▶ [Exercise text]:

As a part of our recent Success Stories online conference, a group of current and former innovation executives discussed their honest experiences with failure — including best practices for getting back on your feet. Contributors joined in from a variety of industries — including pharmaceuticals, retail, quick service restaurants, consumer packaged goods, and media. To create a safe space, we promised to keep speakers’ identities confidential, but five notes from the gathering are below.
- “‘Fail fast’ is a cute axiom, but it’s not a reality in terms of the way people’s careers are developed,” one executive said. Instead, he suggested that teams should have a stage dedicated to learning and experimenting as a part of the innovation process. “[This] sets you up for success.”
- Don’t run experiments too close to headquarters. The scrutiny from senior leaders, when there are some initial stumbles or hiccups, can cause things to get killed (or questioned endlessly) when they may just need more time to mature.

▶ [Exercise prompt]:
Reproduce the stretch of the conference notes above from "As a part of our" through "gathering are below.", word for word.

(Dataset items)

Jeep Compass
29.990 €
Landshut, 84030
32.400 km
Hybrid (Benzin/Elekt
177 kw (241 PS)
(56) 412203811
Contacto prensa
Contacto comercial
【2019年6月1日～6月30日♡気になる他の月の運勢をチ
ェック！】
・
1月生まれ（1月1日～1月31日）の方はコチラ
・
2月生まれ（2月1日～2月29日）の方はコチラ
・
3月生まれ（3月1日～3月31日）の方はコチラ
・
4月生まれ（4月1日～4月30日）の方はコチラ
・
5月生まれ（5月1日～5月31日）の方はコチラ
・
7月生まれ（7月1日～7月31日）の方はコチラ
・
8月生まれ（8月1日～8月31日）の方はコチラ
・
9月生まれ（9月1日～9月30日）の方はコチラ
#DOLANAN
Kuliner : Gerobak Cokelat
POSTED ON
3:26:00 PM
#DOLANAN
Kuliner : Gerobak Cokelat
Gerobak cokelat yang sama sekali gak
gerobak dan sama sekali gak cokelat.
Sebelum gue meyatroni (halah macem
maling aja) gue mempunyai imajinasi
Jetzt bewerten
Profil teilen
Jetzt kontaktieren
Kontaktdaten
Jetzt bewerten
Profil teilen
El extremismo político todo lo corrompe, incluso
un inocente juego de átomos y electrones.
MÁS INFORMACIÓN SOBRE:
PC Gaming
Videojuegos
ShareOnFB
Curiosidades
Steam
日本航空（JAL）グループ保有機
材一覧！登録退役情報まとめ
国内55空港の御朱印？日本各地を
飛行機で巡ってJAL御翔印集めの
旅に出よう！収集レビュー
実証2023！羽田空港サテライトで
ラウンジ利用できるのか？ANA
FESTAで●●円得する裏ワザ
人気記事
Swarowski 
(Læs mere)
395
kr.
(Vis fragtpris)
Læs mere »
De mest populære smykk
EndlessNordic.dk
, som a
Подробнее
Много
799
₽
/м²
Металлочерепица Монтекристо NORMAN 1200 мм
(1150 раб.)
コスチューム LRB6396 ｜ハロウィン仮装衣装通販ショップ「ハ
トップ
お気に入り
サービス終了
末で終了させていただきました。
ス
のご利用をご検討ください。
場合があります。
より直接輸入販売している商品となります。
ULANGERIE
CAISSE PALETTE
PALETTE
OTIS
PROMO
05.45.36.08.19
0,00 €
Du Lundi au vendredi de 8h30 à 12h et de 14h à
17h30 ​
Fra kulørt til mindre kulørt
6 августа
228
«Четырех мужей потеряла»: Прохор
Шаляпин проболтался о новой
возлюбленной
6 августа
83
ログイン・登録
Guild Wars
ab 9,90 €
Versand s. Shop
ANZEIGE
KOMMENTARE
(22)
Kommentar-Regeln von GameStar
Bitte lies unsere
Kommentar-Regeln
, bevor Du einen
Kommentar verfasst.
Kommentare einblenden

▶ [Exercise output]:
As a part of our recent Success Stories online conference, a group of current and former innovation executives discussed their honest experiences with failure — including best practices for getting back on your feet. Contributors joined in from a variety of industries — including pharmaceuticals, retail, quick service restaurants, consumer packaged goods, and media. To create a safe space, we promised to keep speakers’ identities confidential, but five notes from the gathering are below.